War der Großteil des Debüts mit all seinen Melodien und Arrangements bereits vor der Aufnahme fertig, ist „The Unknown“ mehr als konzeptuelles Werk entstanden, wobei es trotz der neuen Arbeitsweise als Sequel zu „This Silence Kills“ verstanden werden muss. Innerhalb von drei Wochen wurde im gleichen Studio und sogar im gleichen Raum von Clouds Hill Recordings in Hamburg der Grundstein für Album Nummer zwei gelegt. Abermals arbeitete sie mit Thies Mynther (Phantom/Ghost) und Tamer Fahri Özgönenc (MIT) zusammen: „Ich habe keinen Sinn darin gesehen mit jemand anderen zusammenarbeiten. Wir haben damals einen Dialog begonnen, der in meinen Augen noch nicht zu Ende besprochen war.“
„Dann musste ich merken, dass ich meine Perspektive wechseln musste, dass es mir nichts mehr bringt, nach außen zu gucken, weil mich da einfach nichts bewegt.
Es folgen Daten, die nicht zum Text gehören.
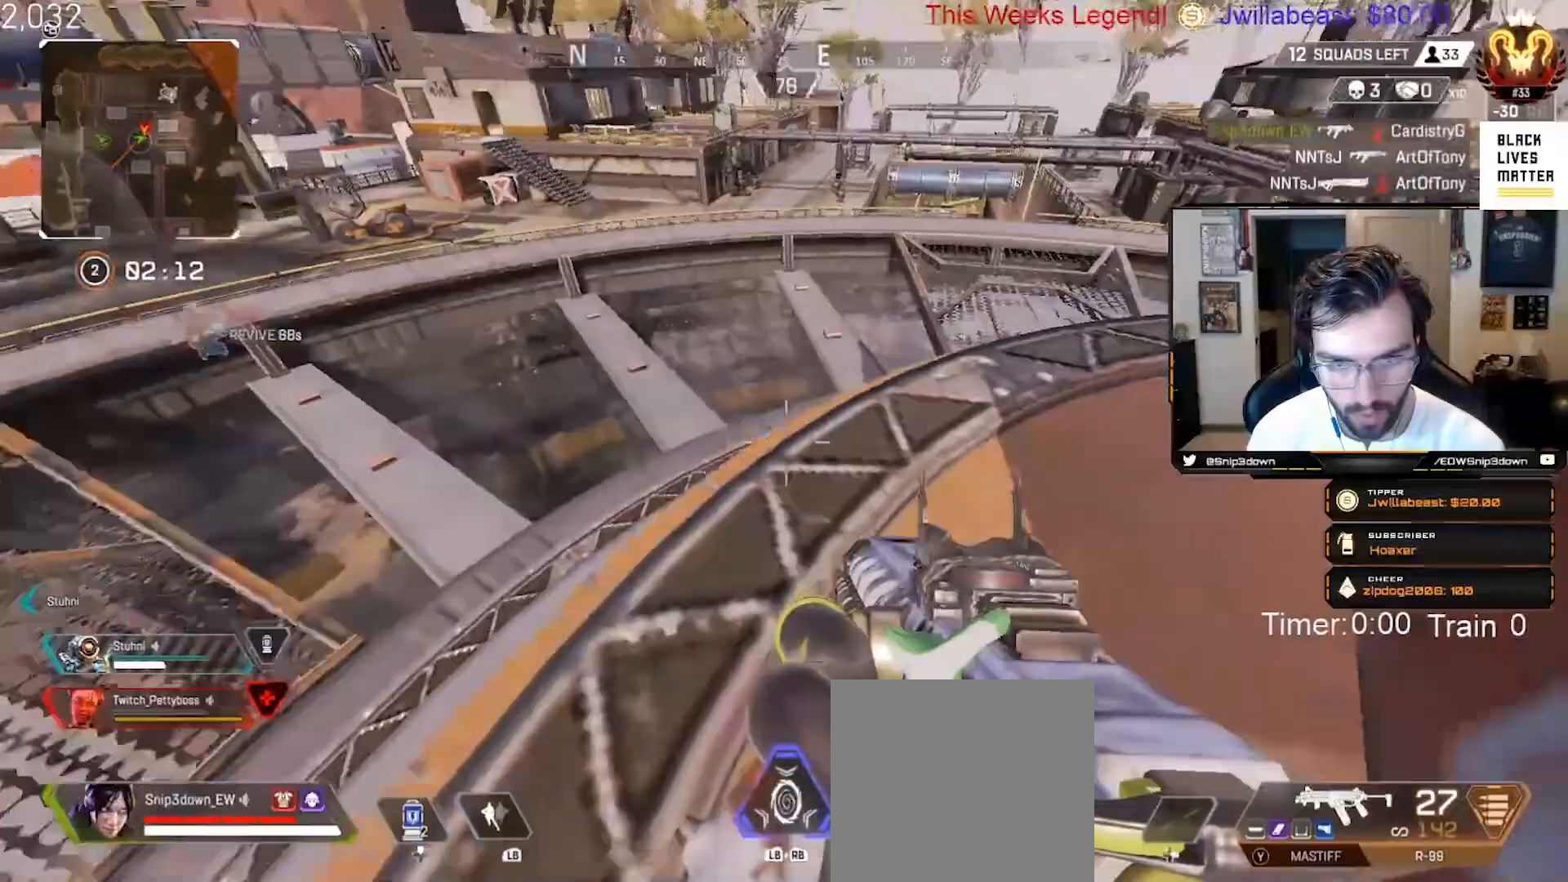
{"dt_ms": 500, "buttons": [], "left_stick": "left", "right_stick": "center", "events": [[117, "left_stick", "down-right"], [150, "right_stick", "up-right"], [250, "right_stick", "up"], [367, "right_stick", "center"], [383, "left_stick", "left"]]}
Aber dass ich immer noch so wütend bin, und dass anscheinend was in mir lebt. Und dann musste ich anfangen, über mich selbst zu sprechen und zu schreiben. Und der einzige Weg, wie ich das machen konnte, war, indem ich die Texte offener gehalten habe. Sie sind geschlechtslos und zeitlos, es gibt keine Bezüge zu Orten und sie sind wahnsinnig offen.“ (Dillon im Gespräch mit Florian Fricke/ Deutschlandfunk)

In den frühen Morgenstunden sollen die Lieder bzw. die ihnen zugrundeliegenden Gedichte vor allem entstanden sein. Dillon stand nach eigenem Bekunden wochenlang, Tag für Tag um 4:30 Uhr auf, um auf die Inspiration, „The Unknown“ zu warten.
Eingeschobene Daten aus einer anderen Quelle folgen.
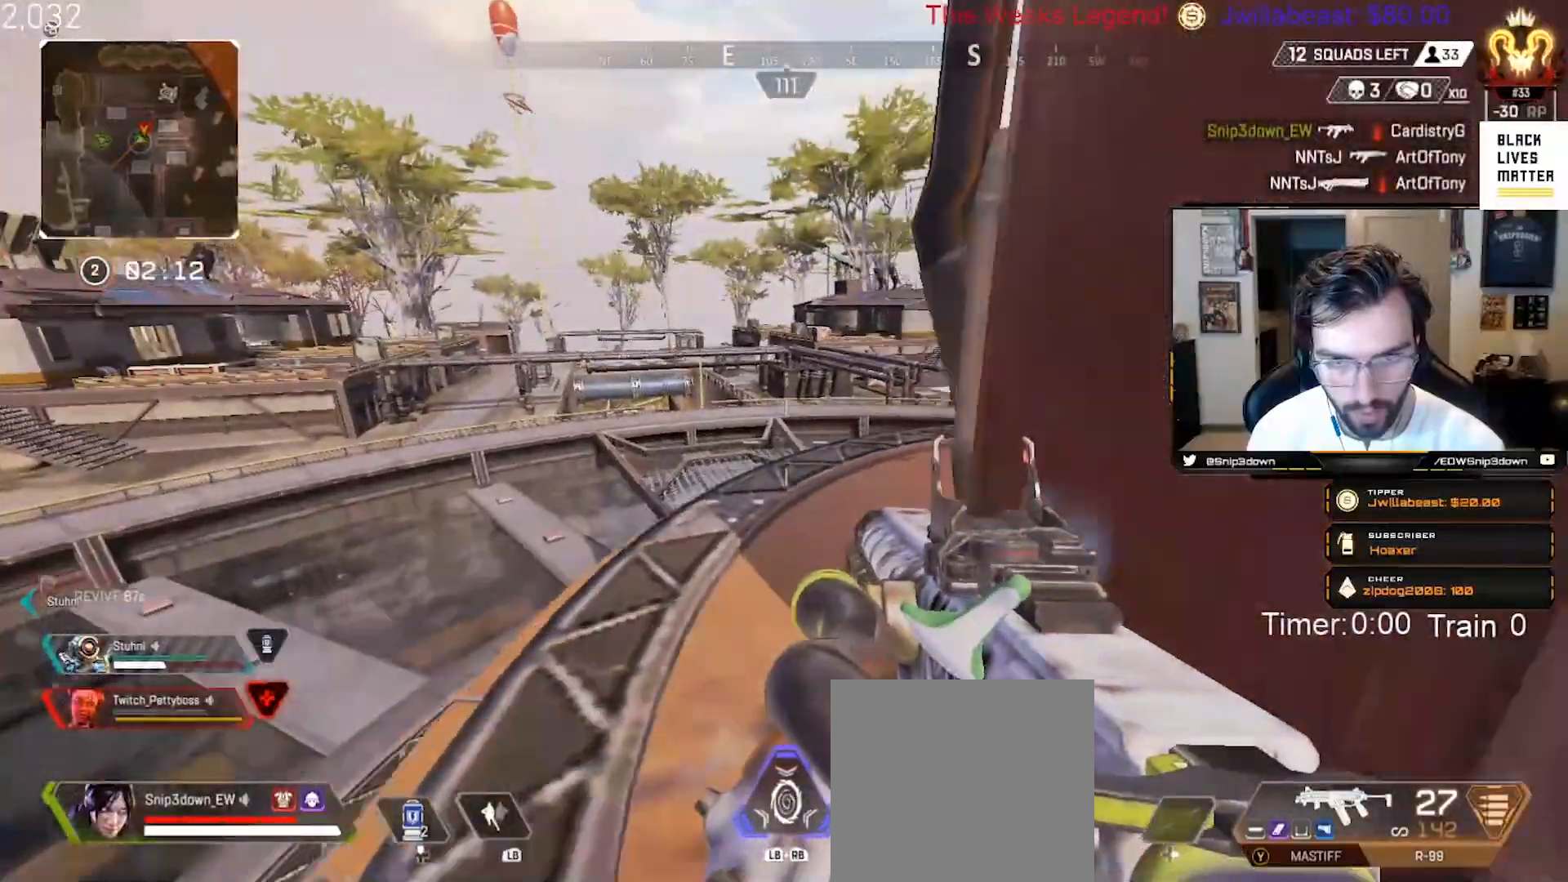
{"dt_ms": 500, "buttons": [], "left_stick": "up-left", "right_stick": "right", "events": [[67, "left_stick", "up-left"], [67, "right_stick", "right"]]}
Das Ergebnis ist ein narratives Kleinod, das auf die elegischen Ecken und Kanten nicht verzichten will. Ob die balladeske Vorab-Single „A Matter Of Time“ oder das kammermusikalische „Forward“ – Dillon stellt ihre eindrucksvolle Stimme auf „The Unknown“ noch mehr in den Vordergrund. Das Piano ist nicht nur auf nahezu jedem Song zu hören, sondern verbreitet eine ungeheure Tiefe, die die spielerische Naivität des Debüts komplementiert. Auch wenn die Bassdrum auf dem wundervollen „Into The Deep“ als Silhouette ihre Kreise zieht oder das Clubmusik-infizierte „Nowhere“ den elektronischen Unterbau weiterdenkt, ist „The Unknown“ puristischer, hintergründiger und ganz sicher kein Dance-Album.
„The Unknown“ ist ein dichtes, kompaktes Werk einer außerordentlichen Künstlerin, deren Weg gerade erst begonnen hat. Oder wie bereits Antoine de Saint-Exupéry sagte: Die Perfektion ist nicht dann erreicht, wenn man nichts mehr hinzufügen, sondern wenn man nichts mehr weglassen kann.

Dillons charakteristische leicht verkaterte Mädchenstimme legt sich über die dicht-flüssige Masse an kalten Beats. Mit der intuitiven Sicherheit eines Traumwandlers schwebt Dominique Dillon de Byington souverän und zugleich fragil auf unterschwellige Elektronik zu. Anmutige Trübsal macht ihre unperfekte Direktheit aus.